DJC Insights

Managing Your Own Psychology

2025-12-27 | Founder Insights | by DJC AI Team

The CEO's Darkest Secret

If you walk into any boardroom in Kuala Lumpur, from the glass towers of KLCC to the shophouse offices in Damansara, you will see confident CEOs. They project strength. They have the answers. They are "crushing it."

But get them alone—maybe over a quiet drink at a speakeasy in Chinatown or late at night on a WhatsApp call—and the mask slips.

"I don't know if we're going to make payroll next month." "I feel like a fraud." "I haven't slept properly in three weeks."

As Dave Chong, I can tell you: The hardest part of running a company isn't the strategy, the product, or the sales. It is managing your own psychology.

Ben Horowitz called it "The Struggle." In Malaysia, we might just call it "The Stress." But whatever you name it, it is the invisible killer of startups.

Your State of Mind is a Company Asset

When you are the founder, you are the emotional thermostat of the company. If you walk in panicked, your team panics. If you walk in defeated, your team gives up. If you are manic and unfocused, your team spins in circles.

Supplied material |
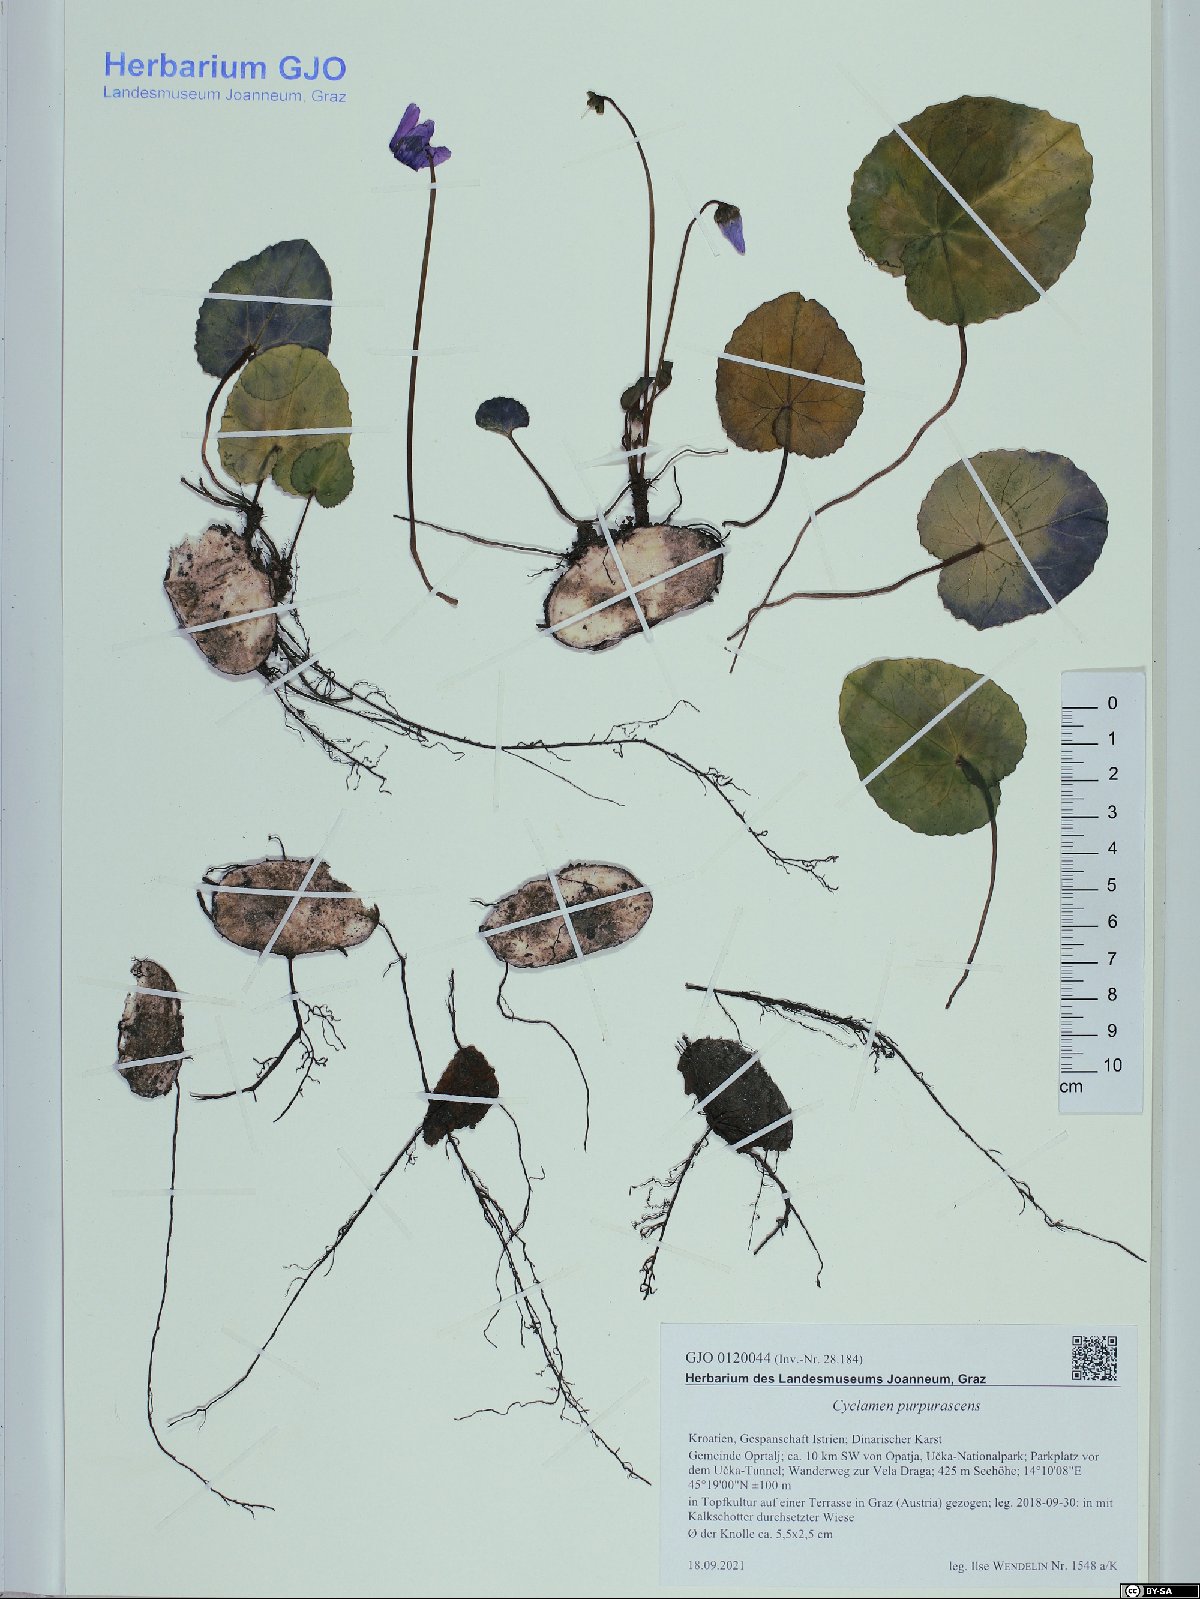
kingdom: Plantae
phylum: Tracheophyta
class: Magnoliopsida
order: Ericales
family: Primulaceae
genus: Cyclamen
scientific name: Cyclamen purpurascens
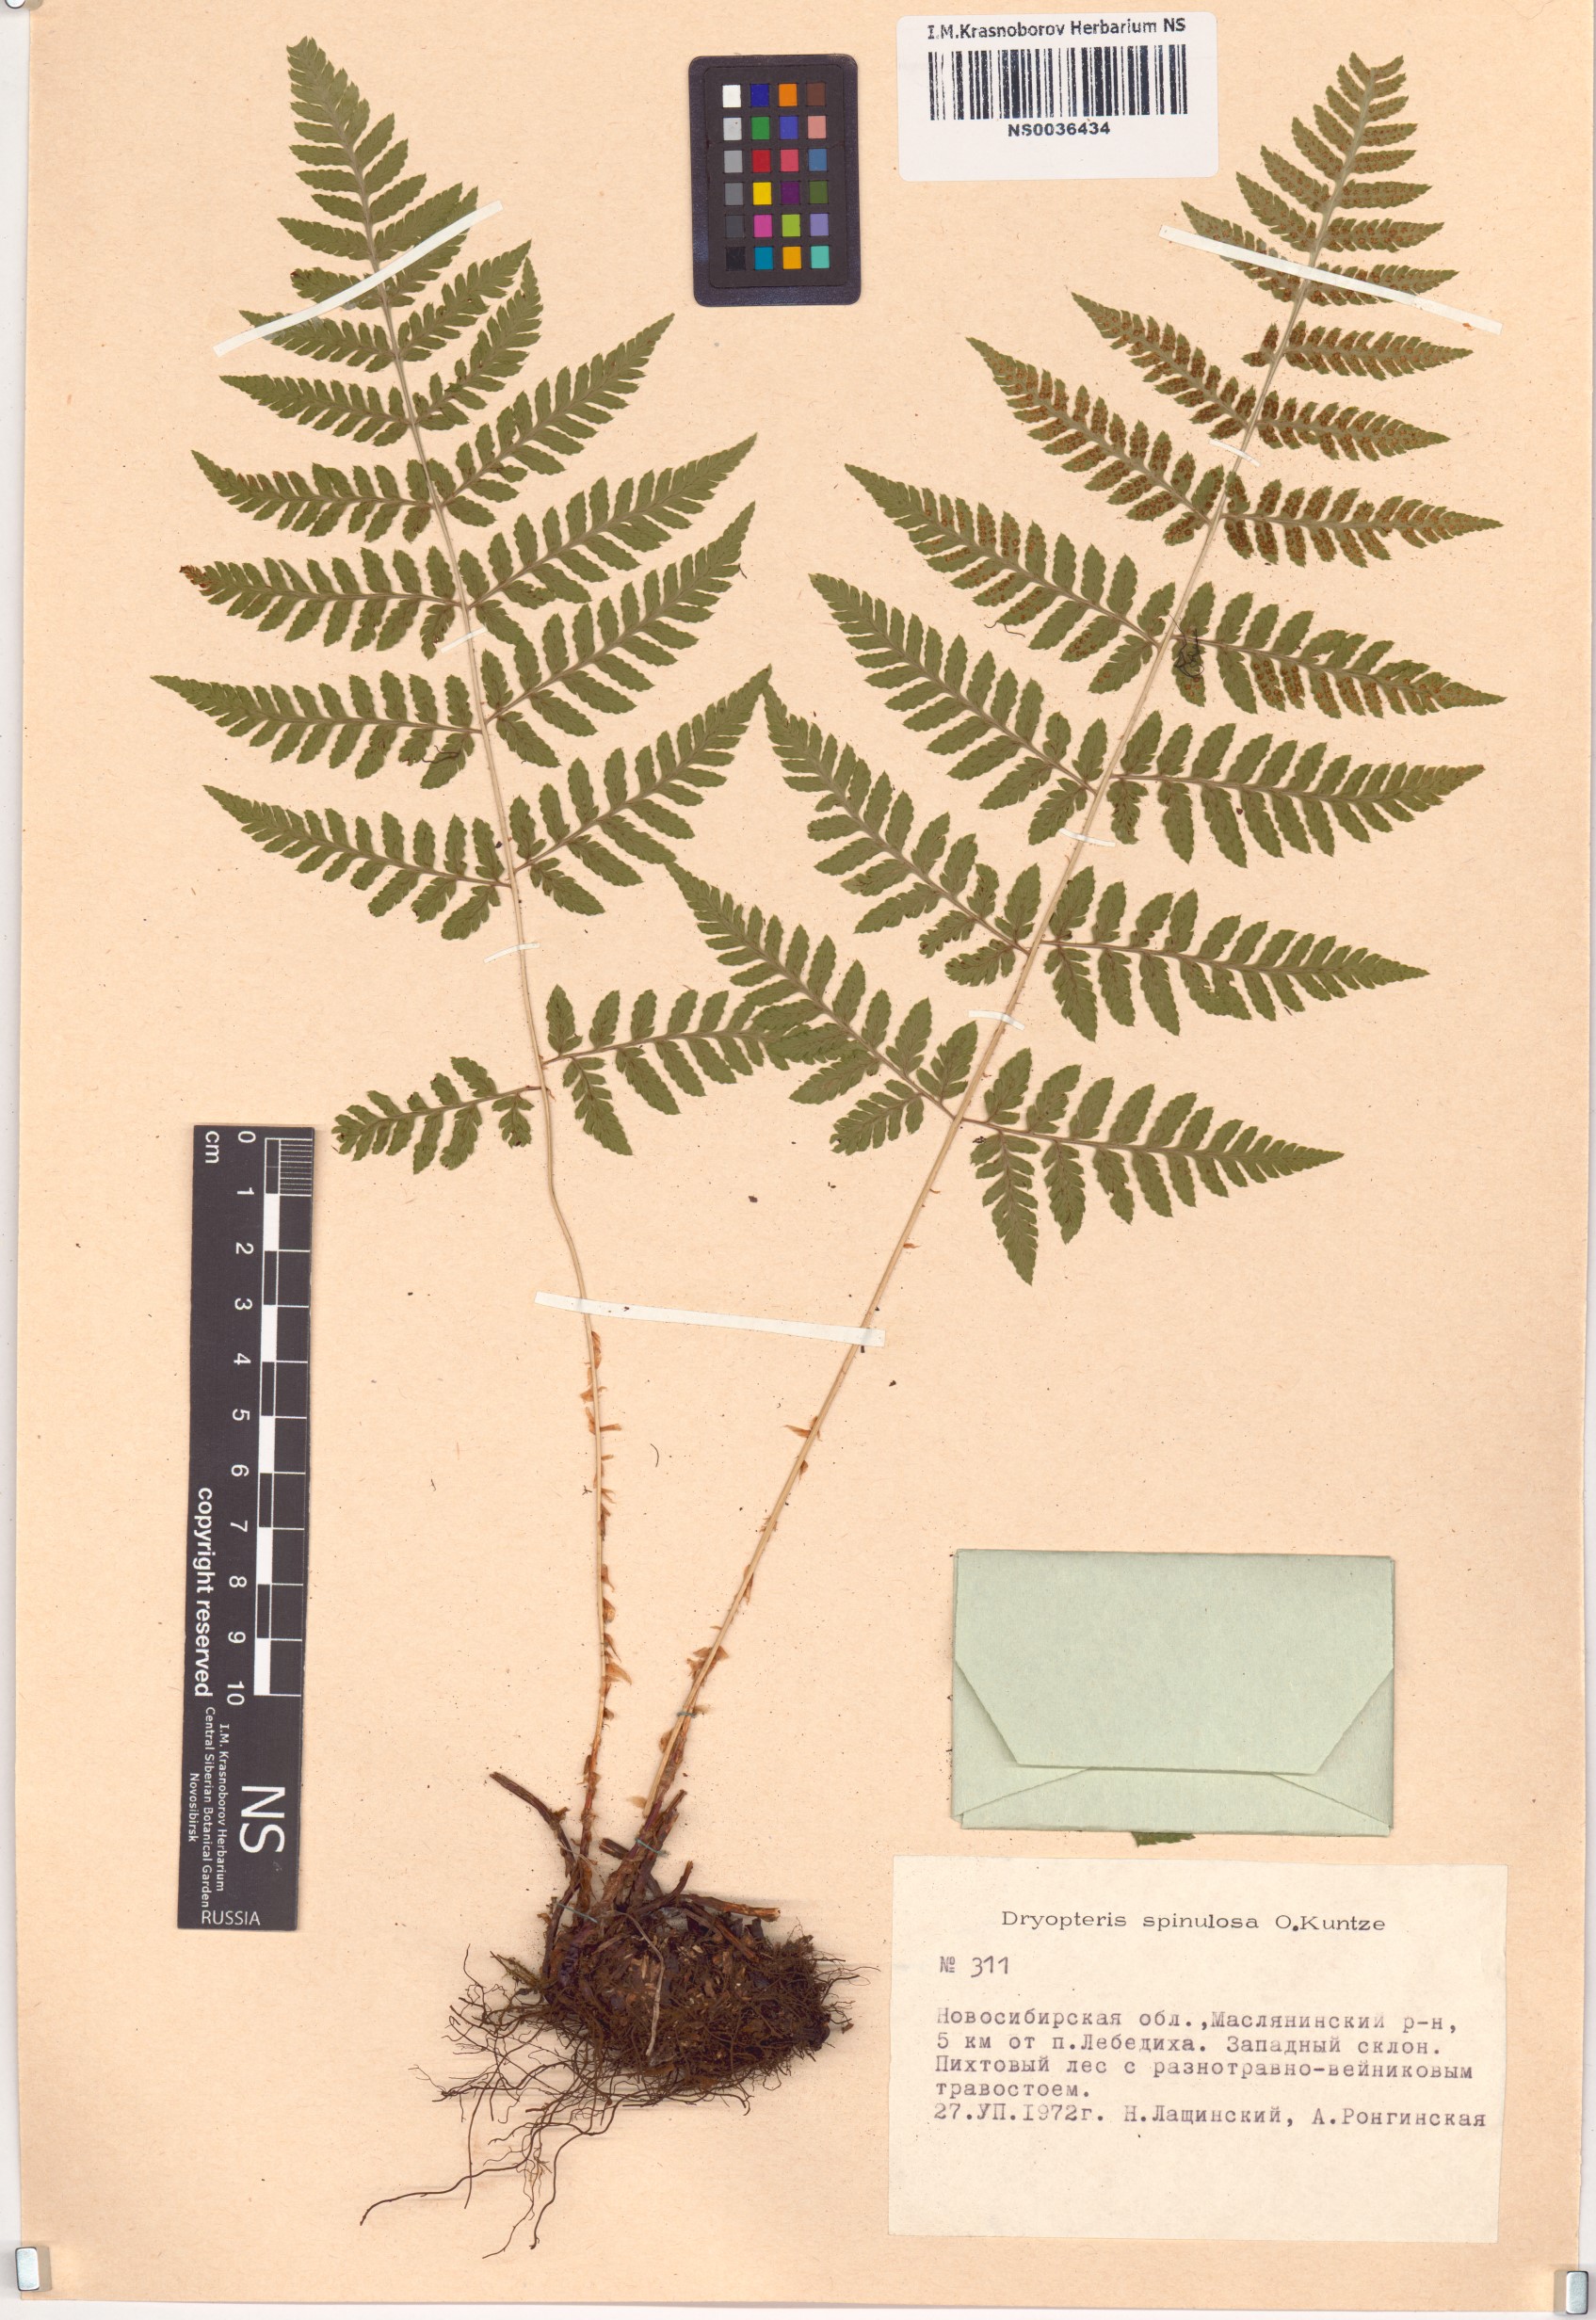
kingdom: Plantae
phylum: Tracheophyta
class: Polypodiopsida
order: Polypodiales
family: Dryopteridaceae
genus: Dryopteris
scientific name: Dryopteris carthusiana
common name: Narrow buckler-fern
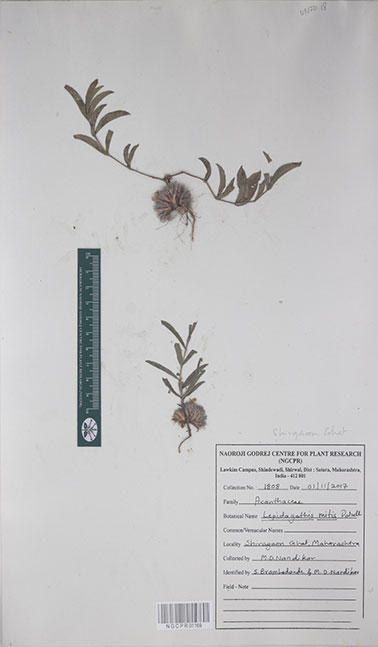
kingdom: Plantae
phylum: Tracheophyta
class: Magnoliopsida
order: Lamiales
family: Acanthaceae
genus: Lepidagathis
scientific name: Lepidagathis mitis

Exercise description | Please copy the article on founder psychology, starting at "As Dave Chong, I" and ending at "killer of startups.", changing "startups" to "small businesses".

Result of the task |
As Dave Chong, I can tell you: The hardest part of running a company isn't the strategy, the product, or the sales. It is managing your own psychology.

Ben Horowitz called it "The Struggle." In Malaysia, we might just call it "The Stress." But whatever you name it, it is the invisible killer of small businesses.